The musician’s representatives, James Brown Management, confirmed the news in a statement on their website.
It said: “We are very sad to report that Julian Bream CBE (b. 1933), English classical guitarist and lutenist, died peacefully at home today, 14 August 2020.”
Bream was among the most distinguished classical guitarists of the 20th century and worked with some of the period’s best-known musicians and composers.
His recordings, many for RCA Victor and EMI Classics, won him four Grammy Awards.
Bream was born in Battersea, London, but raised in Hampton, and his father was a commercial artist who enjoyed playing the piano and guitar.
The work of Romani-French jazz guitarist Django Reinhardt impressed him as a child and he would later name his dog Django.
Bream made his professional debut playing the guitar at the age of 13 and entered the Royal College of Music in 1948, aged 15, as a pianist and composer.
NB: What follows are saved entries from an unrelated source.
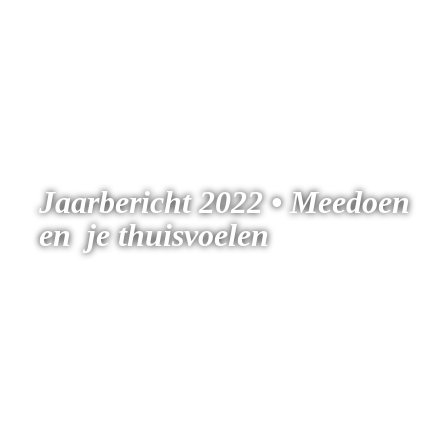
Jaarbericht 2022 • Meedoen 
en  je thuisvoelen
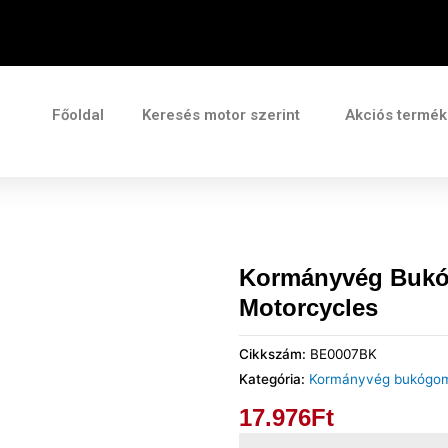
Főoldal
Keresés motor szerint
Akciós termé
Kormányvég Buk
Motorcycles
Cikkszám:
BE0007BK
Kategória:
Kormányvég bukógo
17.976
Ft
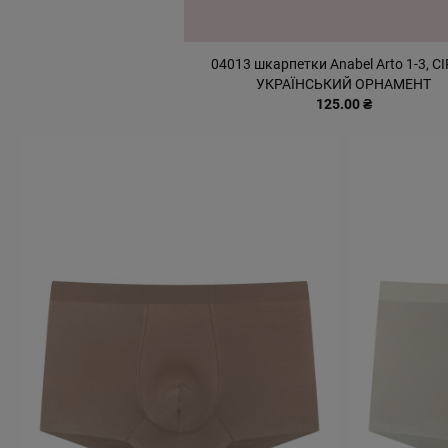
04013 шкарпетки Anabel Arto 1-3, С
УКРАЇНСЬКИЙ ОРНАМЕНТ
125.00 ₴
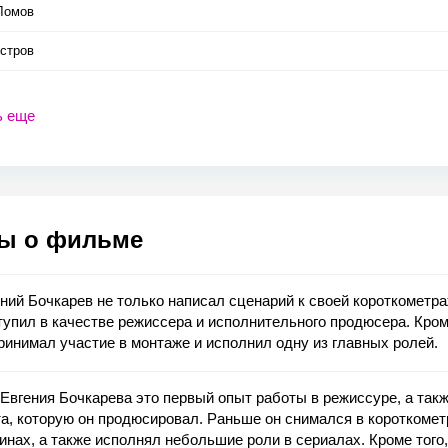
Ломов
остров
ь еще
ы о фильме
ний Бочкарев не только написал сценарий к своей короткометра
упил в качестве режиссера и исполнительного продюсера. Кром
ринимал участие в монтаже и исполнил одну из главных ролей.
Евгения Бочкарева это первый опыт работы в режиссуре, а так
а, которую он продюсировал. Раньше он снимался в короткоме
инах, а также исполнял небольшие роли в сериалах. Кроме того,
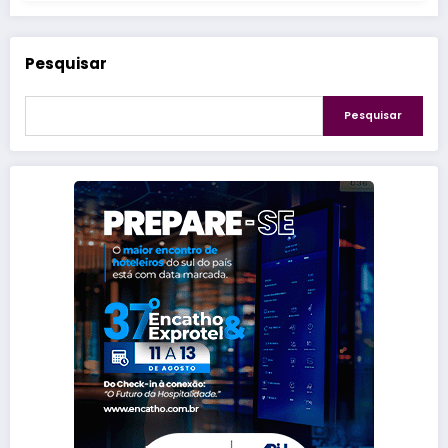
Pesquisar
Pesquisar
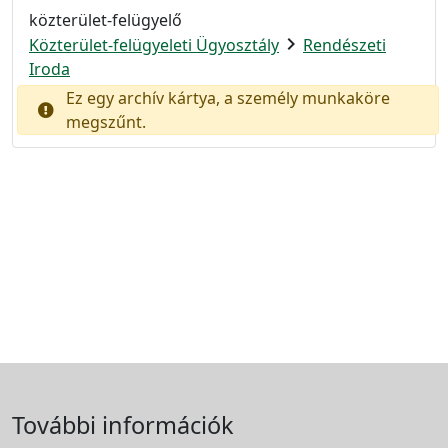
közterület-felügyelő
chevron_right
Közterület-felügyeleti Ügyosztály
Rendészeti
Iroda
Ez egy archív kártya, a személy munkaköre
megszűnt.
További információk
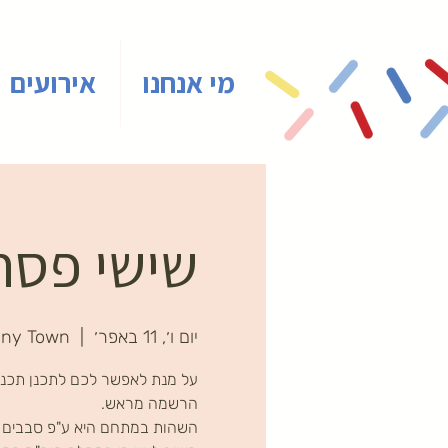
מי אנחנו
אירועים
שישי פסח 
יום ו׳, 11 באפר׳
  |  
iny Town
על מנת לאפשר לכם לתכנן תכני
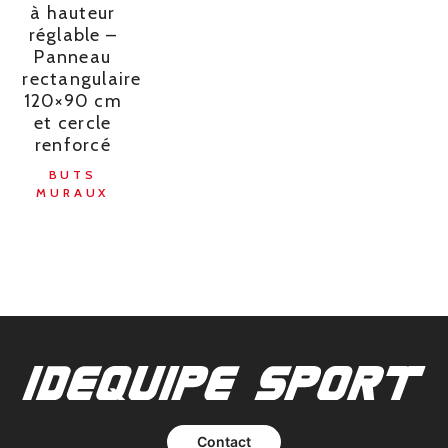
à hauteur
réglable –
Panneau
rectangulaire
120×90 cm
et cercle
renforcé
BUTS
MURAUX
Contact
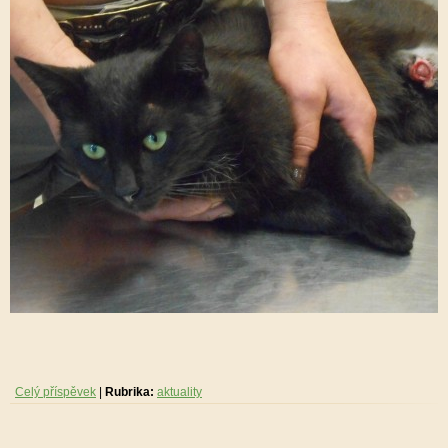
Celý příspěvek
|
Rubrika:
aktuality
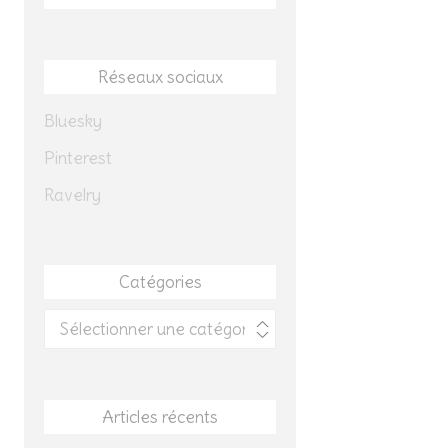
Réseaux sociaux
Bluesky
Pinterest
Ravelry
Catégories
Catégories
Articles récents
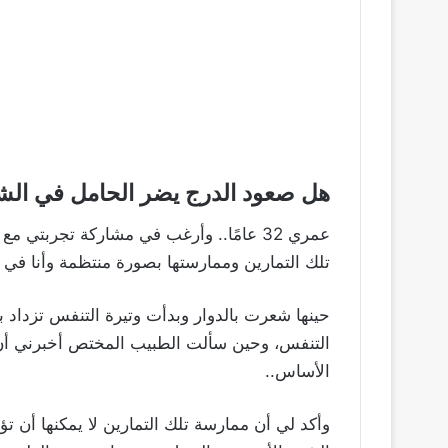
هل صعود الدرج يضر الحامل في الشه
عمري 32 عامًا.. وأرغب في مشاركة تجربت
تلك التمارين وممارستها بصورة منتظمة وأنا في
حينها شعرت بالدوار وبدأت وتيرة التنفس تزدا
التنفس، وحين سألت الطبيب المختص أخبرني أن 
الأساس..
وأكد لي أن ممارسة تلك التمارين لا يمكنها أن ت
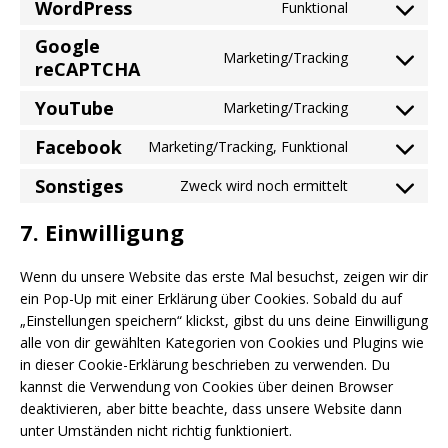
WordPress
Funktional
Google
Marketing/Tracking
reCAPTCHA
YouTube
Marketing/Tracking
Facebook
Marketing/Tracking, Funktional
Sonstiges
Zweck wird noch ermittelt
7. Einwilligung
Wenn du unsere Website das erste Mal besuchst, zeigen wir dir
ein Pop-Up mit einer Erklärung über Cookies. Sobald du auf
„Einstellungen speichern“ klickst, gibst du uns deine Einwilligung
alle von dir gewählten Kategorien von Cookies und Plugins wie
in dieser Cookie-Erklärung beschrieben zu verwenden. Du
kannst die Verwendung von Cookies über deinen Browser
deaktivieren, aber bitte beachte, dass unsere Website dann
unter Umständen nicht richtig funktioniert.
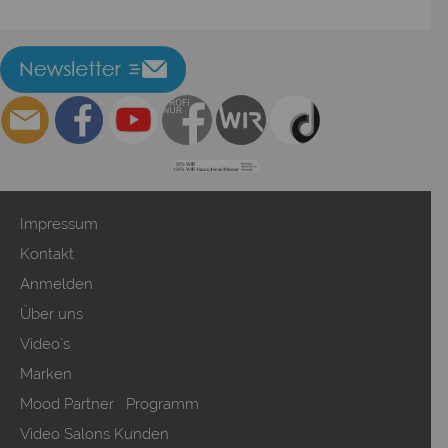
Impressum
Kontakt
Anmelden
Über uns
Video`s
Marken
Mood Partner Programm
Video Salons Kunden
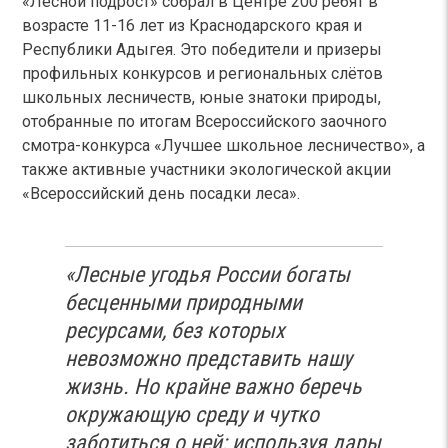
«Лесной подрост» собрал в Центре 200 ребят в
возрасте 11-16 лет из Краснодарского края и
Республики Адыгея. Это победители и призеры
профильных конкурсов и региональных слётов
школьных лесничеств, юные знатоки природы,
отобранные по итогам Всероссийского заочного
смотра-конкурса «Лучшее школьное лесничество», а
также активные участники экологической акции
«Всероссийский день посадки леса».
«Лесные угодья России богаты
бесценными природными
ресурсами, без которых
невозможно представить нашу
жизнь. Но крайне важно беречь
окружающую среду и чутко
заботиться о ней: используя дары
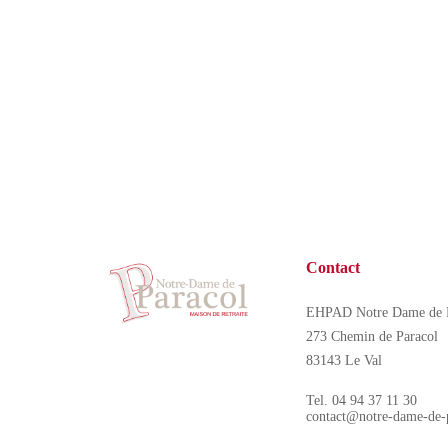
Conformément aux dispo
inscrire sur la liste d’
Contact
EHPAD Notre Dame de P
273 Chemin de Paracol
83143 Le Val
Tel. 04 94 37 11 30
contact@notre-dame-de-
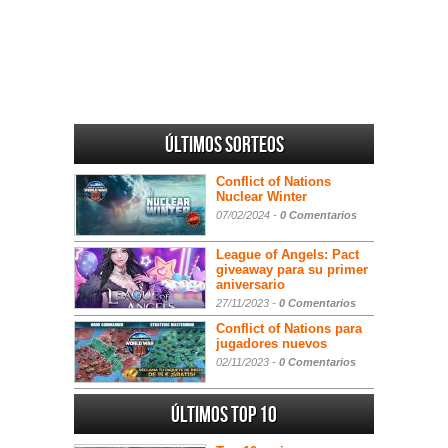
Últimos sorteos
Conflict of Nations
Nuclear Winter
07/02/2024 -
0 Comentarios
League of Angels: Pact
giveaway para su primer
aniversario
27/11/2023 -
0 Comentarios
Conflict of Nations para
jugadores nuevos
02/11/2023 -
0 Comentarios
Últimos Top 10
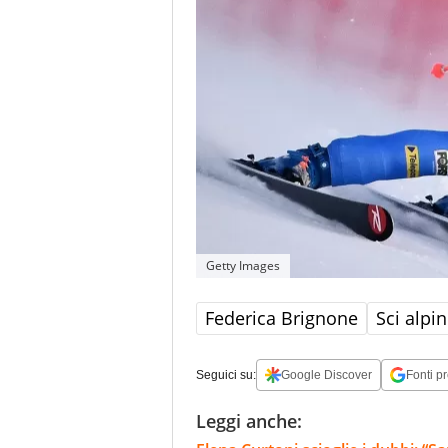
Getty Images
Federica Brignone
Sci alpi
Seguici su:
Google Discover
Fonti pr
Leggi anche:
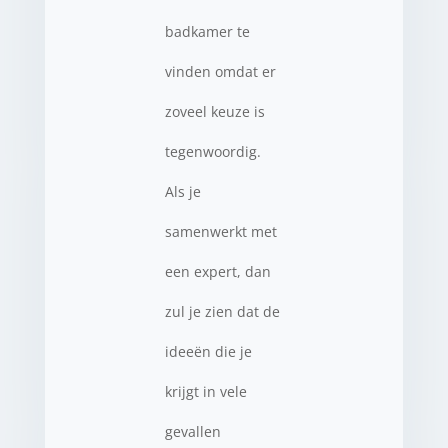
badkamer te
vinden omdat er
zoveel keuze is
tegenwoordig.
Als je
samenwerkt met
een expert, dan
zul je zien dat de
ideeën die je
krijgt in vele
gevallen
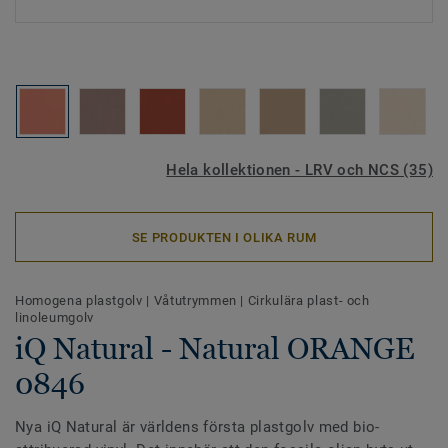
Hela kollektionen - LRV och NCS (35)
SE PRODUKTEN I OLIKA RUM
Homogena plastgolv
|
Våtutrymmen
|
Cirkulära plast- och
linoleumgolv
iQ Natural - Natural ORANGE
0846
Nya iQ Natural är världens första plastgolv med bio-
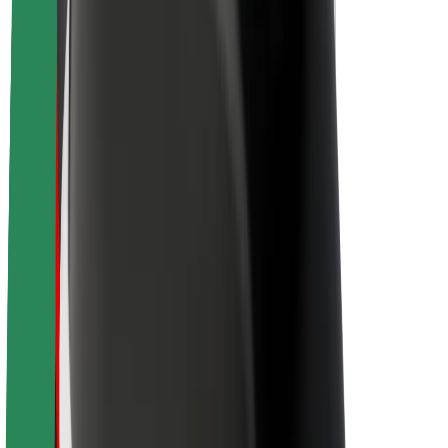
Töövõimalused
Boltist lähemalt
Bolt ja kestlikkus
Nullprojekt
Blogi
Uudised
Kaubamärgi suunised
Missioon
Investorsuhted
Juhtkond
Bränd
Meedia
Urban Fund
Ohutus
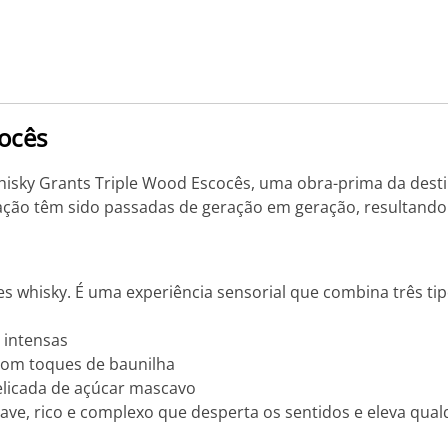
ocês
isky Grants Triple Wood Escocês, uma obra-prima da destila
tilação têm sido passadas de geração em geração, resultan
s whisky. É uma experiência sensorial que combina três ti
 intensas
com toques de baunilha
licada de açúcar mascavo
ve, rico e complexo que desperta os sentidos e eleva qual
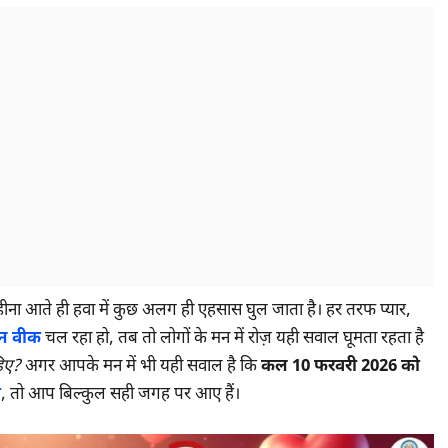
ना आते ही हवा में कुछ अलग ही एहसास घुल जाता है। हर तरफ प्यार,
इन वीक
चल रहा हो, तब तो लोगों के मन में रोज़ यही सवाल घूमता रहता है
हिए?
अगर आपके मन में भी यही सवाल है कि
कल 10 फरवरी 2026 को
ा
, तो आप बिल्कुल सही जगह पर आए हैं।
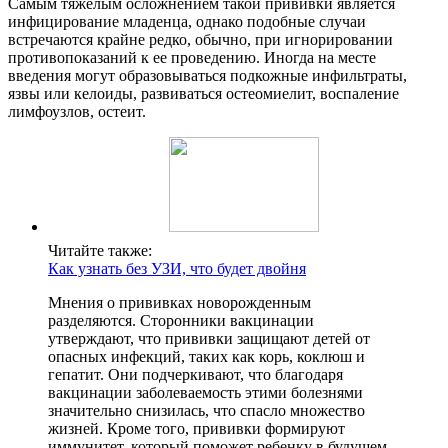
Самым тяжелым осложнением такой прививки является
инфицирование младенца, однако подобные случаи
встречаются крайне редко, обычно, при игнорировании
противопоказаний к ее проведению. Иногда на месте
введения могут образовываться подкожные инфильтраты,
язвы или келоиды, развиваться остеомиелит, воспаление
лимфоузлов, остеит.
Читайте также:
Как узнать без УЗИ, что будет двойня
Мнения о прививках новорожденным
разделяются. Сторонники вакцинации
утверждают, что прививки защищают детей от
опасных инфекций, таких как корь, коклюш и
гепатит. Они подчеркивают, что благодаря
вакцинации заболеваемость этими болезнями
значительно снизилась, что спасло множество
жизней. Кроме того, прививки формируют
иммунитет, который поможет ребенку в будущем.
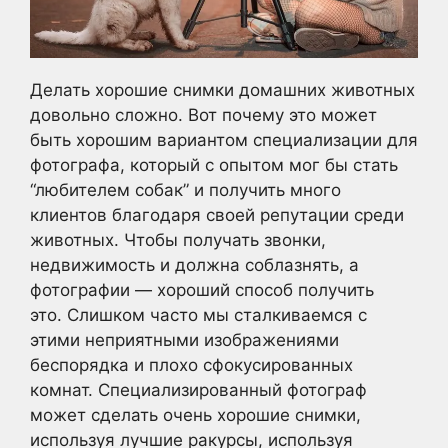
Делать хорошие снимки домашних животных
довольно сложно. Вот почему это может
быть хорошим вариантом специализации для
фотографа, который с опытом мог бы стать
“любителем собак” и получить много
клиентов благодаря своей репутации среди
животных. Чтобы получать звонки,
недвижимость и должна соблазнять, а
фотографии — хороший способ получить
это. Слишком часто мы сталкиваемся с
этими неприятными изображениями
беспорядка и плохо сфокусированных
комнат. Специализированный фотограф
может сделать очень хорошие снимки,
используя лучшие ракурсы, используя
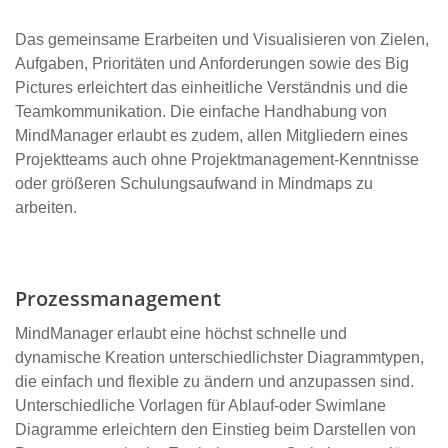
Das gemeinsame Erarbeiten und Visualisieren von Zielen,
Aufgaben, Prioritäten und Anforderungen sowie des Big
Pictures erleichtert das einheitliche Verständnis und die
Teamkommunikation. Die einfache Handhabung von
MindManager erlaubt es zudem, allen Mitgliedern eines
Projektteams auch ohne Projektmanagement-Kenntnisse
oder größeren Schulungsaufwand in Mindmaps zu
arbeiten.
Prozessmanagement
MindManager erlaubt eine höchst schnelle und
dynamische Kreation unterschiedlichster Diagrammtypen,
die einfach und flexible zu ändern und anzupassen sind.
Unterschiedliche Vorlagen für Ablauf-oder Swimlane
Diagramme erleichtern den Einstieg beim Darstellen von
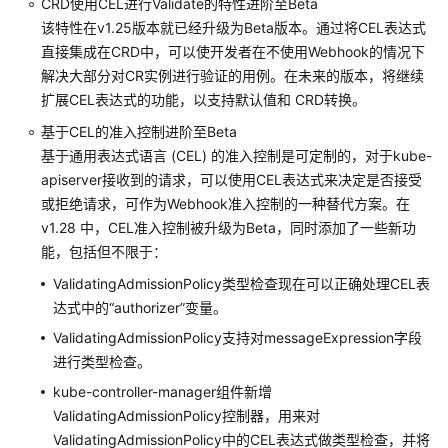
CRD使用CEL进行Validate的特性进阶至Beta
明
该特性在v1.25版本就已经升级为Beta版本。通过将CEL表达式
（停
直接集成在CRD中，可以使开发者在不使用Webhook的情况下
止
解决大部分对CR实例进行验证的用例。在未来的版本，将继续
维
扩展CEL表达式的功能，以支持默认值和 CRD转换。
护）
基于CEL的准入控制进阶至Beta
Kubernetes
基于通用表达式语言 (CEL) 的准入控制是可定制的，对于kube-
1.28
apiserver接收到的请求，可以使用CEL表达式来决定是否接受
版
或拒绝请求，可作为Webhook准入控制的一种替代方案。在
本
说
v1.28 中，CEL准入控制被升级为Beta，同时添加了一些新功
明
能，包括但不限于：
ValidatingAdmissionPolicy类型检查现在可以正确处理CEL表
（停
达式中的“authorizer”变量。
止
ValidatingAdmissionPolicy支持对messageExpression字段
维
护）
进行类型检查。
Kubernetes
kube-controller-manager组件新增
1.27
ValidatingAdmissionPolicy控制器，用来对
版
ValidatingAdmissionPolicy中的CEL表达式做类型检查，并将
本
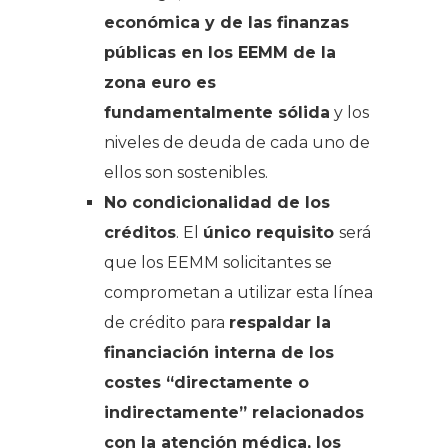
económica y de las finanzas
públicas en los EEMM de la
zona euro es
fundamentalmente sólida
y los
niveles de deuda de cada uno de
ellos son sostenibles.
No condicionalidad de los
créditos
. El
único requisito
será
que los EEMM solicitantes se
comprometan a utilizar esta línea
de crédito para
respaldar la
financiación interna de los
costes “directamente o
indirectamente” relacionados
con la atención médica, los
He is often credited with reclaiming the lute from historical obscurity in the 1960s by forming the Julian Bream Consort, a period-instrument ensemble with Bream as lutenist.
Composers including Sir Malcolm Arnold, Sir Richard Rodney Bennett and Benjamin Britten dedicated pieces to him.
He was made an OBE in 1964 for services to music and a CBE in 1985.
Bream gave his last recital in 2002.